> [WHAT TO WORK ON] Arrange every line of the entries below as a single JSON list of strings, with one string per line and blank lines omitted.

(Data excerpts)
▼

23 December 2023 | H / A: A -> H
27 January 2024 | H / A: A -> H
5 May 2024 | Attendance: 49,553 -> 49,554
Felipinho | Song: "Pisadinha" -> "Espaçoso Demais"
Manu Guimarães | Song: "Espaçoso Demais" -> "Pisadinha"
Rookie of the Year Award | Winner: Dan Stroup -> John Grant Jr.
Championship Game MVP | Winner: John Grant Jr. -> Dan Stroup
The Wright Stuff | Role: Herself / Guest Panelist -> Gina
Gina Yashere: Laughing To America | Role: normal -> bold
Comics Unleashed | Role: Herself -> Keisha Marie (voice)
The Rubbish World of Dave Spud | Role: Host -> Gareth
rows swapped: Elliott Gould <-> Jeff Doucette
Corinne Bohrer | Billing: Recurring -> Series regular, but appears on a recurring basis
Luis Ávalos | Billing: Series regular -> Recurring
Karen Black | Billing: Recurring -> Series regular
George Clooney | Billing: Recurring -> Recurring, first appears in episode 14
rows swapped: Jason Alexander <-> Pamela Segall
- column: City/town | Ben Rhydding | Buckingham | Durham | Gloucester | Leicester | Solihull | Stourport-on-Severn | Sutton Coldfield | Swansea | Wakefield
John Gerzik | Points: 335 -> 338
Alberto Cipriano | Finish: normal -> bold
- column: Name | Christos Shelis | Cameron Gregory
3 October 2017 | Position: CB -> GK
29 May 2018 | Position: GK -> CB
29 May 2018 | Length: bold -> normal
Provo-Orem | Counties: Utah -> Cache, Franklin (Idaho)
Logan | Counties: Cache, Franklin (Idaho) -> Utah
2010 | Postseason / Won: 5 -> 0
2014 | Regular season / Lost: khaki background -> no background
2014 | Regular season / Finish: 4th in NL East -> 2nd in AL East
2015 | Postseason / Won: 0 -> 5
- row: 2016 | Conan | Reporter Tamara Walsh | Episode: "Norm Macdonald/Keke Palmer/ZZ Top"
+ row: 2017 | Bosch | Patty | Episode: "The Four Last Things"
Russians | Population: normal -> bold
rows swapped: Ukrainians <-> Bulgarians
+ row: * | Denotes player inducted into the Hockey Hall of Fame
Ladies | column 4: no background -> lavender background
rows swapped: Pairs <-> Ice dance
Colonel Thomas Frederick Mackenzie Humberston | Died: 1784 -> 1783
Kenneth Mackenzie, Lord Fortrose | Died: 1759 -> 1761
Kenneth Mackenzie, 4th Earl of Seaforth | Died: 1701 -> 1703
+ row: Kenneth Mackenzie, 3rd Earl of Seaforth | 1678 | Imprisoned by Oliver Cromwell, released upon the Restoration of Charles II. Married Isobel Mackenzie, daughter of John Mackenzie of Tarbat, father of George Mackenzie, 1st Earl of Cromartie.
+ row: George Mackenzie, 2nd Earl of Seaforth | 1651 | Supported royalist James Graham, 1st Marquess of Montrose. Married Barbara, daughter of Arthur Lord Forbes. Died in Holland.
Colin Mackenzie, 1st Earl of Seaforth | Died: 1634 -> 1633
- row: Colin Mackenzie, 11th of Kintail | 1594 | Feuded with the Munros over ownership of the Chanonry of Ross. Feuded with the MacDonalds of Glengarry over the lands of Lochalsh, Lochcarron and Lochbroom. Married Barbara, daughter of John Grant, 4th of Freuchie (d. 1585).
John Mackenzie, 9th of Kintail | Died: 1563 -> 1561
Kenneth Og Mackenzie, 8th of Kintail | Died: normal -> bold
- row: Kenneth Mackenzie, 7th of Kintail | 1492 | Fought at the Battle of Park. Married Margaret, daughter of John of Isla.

▲

> [ANSWER BELOW]
[
  "23 December 2023 | H / A: A -> H",
  "27 January 2024 | H / A: A -> H",
  "5 May 2024 | Attendance: 49,553 -> 49,554",
  "Felipinho | Song: \"Pisadinha\" -> \"Espaçoso Demais\"",
  "Manu Guimarães | Song: \"Espaçoso Demais\" -> \"Pisadinha\"",
  "Rookie of the Year Award | Winner: Dan Stroup -> John Grant Jr.",
  "Championship Game MVP | Winner: John Grant Jr. -> Dan Stroup",
  "The Wright Stuff | Role: Herself / Guest Panelist -> Gina",
  "Gina Yashere: Laughing To America | Role: normal -> bold",
  "Comics Unleashed | Role: Herself -> Keisha Marie (voice)",
  "The Rubbish World of Dave Spud | Role: Host -> Gareth",
  "rows swapped: Elliott Gould <-> Jeff Doucette",
  "Corinne Bohrer | Billing: Recurring -> Series regular, but appears on a recurring basis",
  "Luis Ávalos | Billing: Series regular -> Recurring",
  "Karen Black | Billing: Recurring -> Series regular",
  "George Clooney | Billing: Recurring -> Recurring, first appears in episode 14",
  "rows swapped: Jason Alexander <-> Pamela Segall",
  "- column: City/town | Ben Rhydding | Buckingham | Durham | Gloucester | Leicester | Solihull | Stourport-on-Severn | Sutton Coldfield | Swansea | Wakefield",
  "John Gerzik | Points: 335 -> 338",
  "Alberto Cipriano | Finish: normal -> bold",
  "- column: Name | Christos Shelis | Cameron Gregory",
  "3 October 2017 | Position: CB -> GK",
  "29 May 2018 | Position: GK -> CB",
  "29 May 2018 | Length: bold -> normal",
  "Provo-Orem | Counties: Utah -> Cache, Franklin (Idaho)",
  "Logan | Counties: Cache, Franklin (Idaho) -> Utah",
  "2010 | Postseason / Won: 5 -> 0",
  "2014 | Regular season / Lost: khaki background -> no background",
  "2014 | Regular season / Finish: 4th in NL East -> 2nd in AL East",
  "2015 | Postseason / Won: 0 -> 5",
  "- row: 2016 | Conan | Reporter Tamara Walsh | Episode: \"Norm Macdonald/Keke Palmer/ZZ Top\"",
  "+ row: 2017 | Bosch | Patty | Episode: \"The Four Last Things\"",
  "Russians | Population: normal -> bold",
  "rows swapped: Ukrainians <-> Bulgarians",
  "+ row: * | Denotes player inducted into the Hockey Hall of Fame",
  "Ladies | column 4: no background -> lavender background",
  "rows swapped: Pairs <-> Ice dance",
  "Colonel Thomas Frederick Mackenzie Humberston | Died: 1784 -> 1783",
  "Kenneth Mackenzie, Lord Fortrose | Died: 1759 -> 1761",
  "Kenneth Mackenzie, 4th Earl of Seaforth | Died: 1701 -> 1703",
  "+ row: Kenneth Mackenzie, 3rd Earl of Seaforth | 1678 | Imprisoned by Oliver Cromwell, released upon the Restoration of Charles II. Married Isobel Mackenzie, daughter of John Mackenzie of Tarbat, father of George Mackenzie, 1st Earl of Cromartie.",
  "+ row: George Mackenzie, 2nd Earl of Seaforth | 1651 | Supported royalist James Graham, 1st Marquess of Montrose. Married Barbara, daughter of Arthur Lord Forbes. Died in Holland.",
  "Colin Mackenzie, 1st Earl of Seaforth | Died: 1634 -> 1633",
  "- row: Colin Mackenzie, 11th of Kintail | 1594 | Feuded with the Munros over ownership of the Chanonry of Ross. Feuded with the MacDonalds of Glengarry over the lands of Lochalsh, Lochcarron and Lochbroom. Married Barbara, daughter of John Grant, 4th of Freuchie (d. 1585).",
  "John Mackenzie, 9th of Kintail | Died: 1563 -> 1561",
  "Kenneth Og Mackenzie, 8th of Kintail | Died: normal -> bold",
  "- row: Kenneth Mackenzie, 7th of Kintail | 1492 | Fought at the Battle of Park. Married Margaret, daughter of John of Isla."
]